Le nouveau roman de Jules Boulard, Le signe du loup, conte l’histoire d’une amitié étrange et rare entre un homme et un loup. Une œuvre dense et étonnante.
En 2005, Weyrich Édition publiait L’envol de l’émouchet, précédent roman historique de Jules Boulard. Ce livre relatait avec passion l’exil des paysans ardennais partis chercher fortune en Amérique du Nord au xixe siècle. Dans cet ouvrage, déjà, l’auteur démontrait brillamment sa connaissance historique de l’époque traitée et embarquait fougueusement le lecteur à sa suite. Changement d’époque et de lieu avec ce Signe du loup dans lequel le personnage principal, François-Noël Raison, enfant perdu de la Révolution française va arpenter les chemins de l’Ardenne en rencontrant l’amitié d’un loup, symbole de liberté et de sagesse. L’auteur développe son intrigue dans un contexte historique précis, entre 1789, année de la Révolution française, et 1815, fin de l’Empire. Et dans une région bien définie, cette partie du Luxembourg belge qui forma jadis le duché de Bouillon. À travers ses pages, Jules Boulard poursuit deux objectifs précis. D’abord évoquer cette période difficile riche en évènements sociaux et militaires où les temps sont très durs à vivre et aussi rendre hommage à la ténacité, au courage et à la générosité de cœur qui semblaient caractériser les Ardennais de l’époque. Ensuite, à partir des souvenirs et mémoires laissés par quelques personnages de cette période historique, l’auteur a pour ambition de briser l’image d’Epinal des manuels scolaires pour mieux faire rejaillir la part d’humanité, de passions, de bouillonnements et de drames vécus par les contemporains de l’action.

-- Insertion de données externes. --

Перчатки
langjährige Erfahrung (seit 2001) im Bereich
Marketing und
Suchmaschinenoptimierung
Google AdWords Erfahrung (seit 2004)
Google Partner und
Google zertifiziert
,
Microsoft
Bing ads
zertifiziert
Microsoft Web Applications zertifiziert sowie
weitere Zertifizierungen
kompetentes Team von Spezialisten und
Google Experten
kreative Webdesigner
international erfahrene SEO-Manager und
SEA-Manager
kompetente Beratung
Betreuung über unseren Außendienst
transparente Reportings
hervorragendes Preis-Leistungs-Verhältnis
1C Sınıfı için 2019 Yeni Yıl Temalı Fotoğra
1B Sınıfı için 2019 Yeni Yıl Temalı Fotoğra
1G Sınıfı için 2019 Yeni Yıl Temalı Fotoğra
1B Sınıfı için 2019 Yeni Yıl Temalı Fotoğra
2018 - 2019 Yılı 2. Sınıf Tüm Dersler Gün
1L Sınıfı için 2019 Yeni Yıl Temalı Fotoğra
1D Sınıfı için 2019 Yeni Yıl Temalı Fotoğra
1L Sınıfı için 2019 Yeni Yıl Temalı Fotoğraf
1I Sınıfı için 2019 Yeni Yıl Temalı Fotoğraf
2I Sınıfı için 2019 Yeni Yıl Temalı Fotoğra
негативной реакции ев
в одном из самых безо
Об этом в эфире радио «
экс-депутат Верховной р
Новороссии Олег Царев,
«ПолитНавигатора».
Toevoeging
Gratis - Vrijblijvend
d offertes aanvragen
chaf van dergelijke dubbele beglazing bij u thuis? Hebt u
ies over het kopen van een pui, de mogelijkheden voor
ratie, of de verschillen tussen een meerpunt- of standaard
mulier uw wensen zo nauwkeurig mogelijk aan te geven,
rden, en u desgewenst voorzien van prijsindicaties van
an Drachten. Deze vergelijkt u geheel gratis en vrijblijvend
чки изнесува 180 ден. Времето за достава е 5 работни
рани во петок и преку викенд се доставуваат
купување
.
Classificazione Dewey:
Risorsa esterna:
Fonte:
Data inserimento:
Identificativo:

Jules Boulard dédicacera son nouveau livre à la librairie Oxygène (Neufchâteau) le lundi 26 nov. de 16 h 30 à 18 h 30.
Histoire de loup
Si le début du roman est d’accès assez ardu, c’est principalement dû à la nécessité d’installer un contexte historique rigoureux d’une époque que le lecteur lambda est peu habitué à fréquenter. L’accumulation d’évènements historiques explique les pérégrinations de François-Noël Raison. Les noms de lieux s’accumulent (Sedan, Bouillon, Rochefort, Neufchâteau…) et les personnages se multiplient. Le recours aux notes historiques précises placées en fin de volume est un aller-retour bien nécessaire. Il démontre en tout cas le colossal travail de recherches historiques effectué par l’auteur.
Mais bientôt, l’action prend le lecteur au cœur et le conduit rapidement à s’attacher au personnage principal et à la relation unique, étrange et merveilleuse qui le liera à Flambeau, l’animal ami. Le loup, cet animal mythique qui, jusqu’à son extermination en Ardenne vers 1870, fit partie de l’univers social et naturel des populations, devient le fil rouge du roman. Il symbolise à la fois le retour à la nature et à une certaine sagesse et aussi le lieu de ressourcement et de fidélité où le héros puise la force nécessaire pour affronter les aléas de l’histoire. Flambeau, François et Flore se retrouveront finalement dans un épilogue qu’il serait inopportun de dévoiler ici.
Jules Boulard, passionné de l’Ardenne
L’écriture de Jules Boulard fleure bon un classicisme tombé en désuétude dans la littérature contemporaine. Les choix de substantifs précis, de qualificatifs idoines soumet le lecteur au plaisir de fouiner dans les dictionnaires pour se réapproprier le récit. Souvent, la phrase s’étend langoureusement, prend ses aises et additionne les virgules et les descriptions. À d’autres moments, elle se fait courte et pointue pour signifier l’urgence de l’action. Jules Boulard ponctue son récit de quelques saillies verbales en latin et en wallon. Ce qui ajoute une savoureuse part d’authenticité. Son style à la fois naturaliste et réaliste peut faire penser à Maurice Genevoix, Michel Peyramaure ou Henri Vincenot. Une écriture riche, maîtrisée dont la poésie n’est pas absente. Avec Le signe du loup, Jules Boulard confirme magnifiquement les espoirs placés en lui depuis L’envol de l’émouchet. Plongez-vous dans Le signe du loup au cœur de l’hiver ardennais qui s’annonce.